API endpoint contacted: https://ec2.{region}.amazonaws.com/
Terms of Service: https://aws.amazon.com/service-terms/
Privacy Policy: https://aws.amazon.com/privacy/

= Automatic Crash Recovery: health check probe (optional) =
When Automatic Crash Recovery is enabled, the plugin periodically sends an HTTP
request to the administrator-configured health check URL to verify the site is
responding. The URL defaults to the site's own home URL. No personal data is
transmitted. The request is a plain GET with no authentication payload. The
same probe is made when the administrator clicks "Test Health Check" in the
plugin settings. If a system-cron watchdog script is installed on the server,
that script also probes this URL independently via curl. The health check URL
is set by the administrator and is never shared with any third party.
No Terms of Service or Privacy Policy apply (the request goes to a URL you own).

= Twilio (optional SMS crash alerts) =
When Twilio SMS alerting is configured, the plugin sends an SMS notification to
the administrator's phone number via the Twilio Messaging API whenever Automatic
Crash Recovery rolls back a plugin. Only the alert text, the configured "from"
number, and the configured "to" number are transmitted. No backup data or
personal user data is sent. No data is transmitted unless Twilio credentials
have been explicitly entered and the SMS feature is enabled.
Terms of Service: https://www.twilio.com/en-us/legal/tos
Privacy Policy: https://www.twilio.com/en-us/legal/privacy

= ntfy (optional push notifications) =
When ntfy is enabled, the plugin sends a push notification to the
administrator-configured ntfy topic URL on backup, restore, and plugin rollback
events. The notification contains the site name and a brief status message (e.g.
"Backup completed" or "Plugin rolled back"). No backup data, no personal user
data, and no authentication credentials are transmitted in the notification
payload. No data is sent unless ntfy has been explicitly enabled and a topic URL
entered by the administrator.

The plugin defaults to the hosted ntfy.sh service, but any self-hosted ntfy
server URL may be entered instead. When using the hosted ntfy.sh service:
Terms of Service: https://ntfy.sh/tos
Privacy Policy: https://ntfy.sh/privacy

== Files written outside the plugin folder ==

The Automatic Crash Recovery feature writes a single file outside the plugin
folder when it is enabled: `wp-content/fatal-error-handler.php`. This is a
WordPress-recognised drop-in file (documented in the WordPress Developer
Handbook under `get_dropins()`). WordPress core checks for this file on every
request; if present, it replaces the default fatal-error screen with a custom
handler. The plugin uses this mechanism to show a branded recovery page to
visitors while a crash is being fixed, instead of a blank white screen.

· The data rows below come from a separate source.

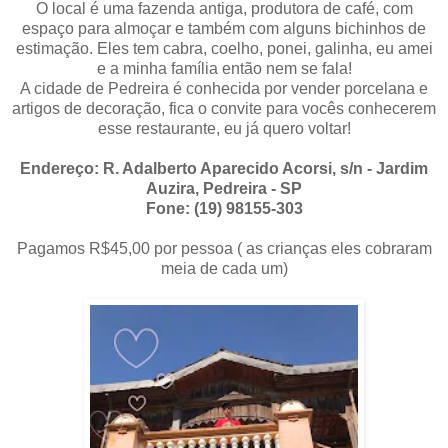
O local é uma fazenda antiga, produtora de café, com
espaço para almoçar e também com alguns bichinhos de
estimação. Eles tem cabra, coelho, ponei, galinha, eu amei
e a minha família então nem se fala!
A cidade de Pedreira é conhecida por vender porcelana e
artigos de decoração, fica o convite para vocês conhecerem
esse restaurante, eu já quero voltar!
Endereço: R. Adalberto Aparecido Acorsi, s/n - Jardim
Auzira, Pedreira - SP
Fone: (19) 98155-303
Pagamos R$45,00 por pessoa ( as crianças eles cobraram
meia de cada um)
.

The file is written using the WordPress Filesystem API (WP_Filesystem). It is
only written when the feature is enabled, only overwritten if it was written by
this plugin (identified by an internal marker), and is deleted when the feature
is disabled or the plugin is uninstalled. No personal data is stored in this file.

== Privacy Policy ==

CloudScale Backup & Restore does not collect, transmit, or store any personal data. All backups are stored locally in the `cloudscale-backups/` folder inside your WordPress uploads directory. No telemetry or analytics are sent by this plugin. Optional cloud backup features (S3, Google Drive, Dropbox, OneDrive, AMI snapshots) transmit data only when explicitly configured by the site administrator. See the External services section above.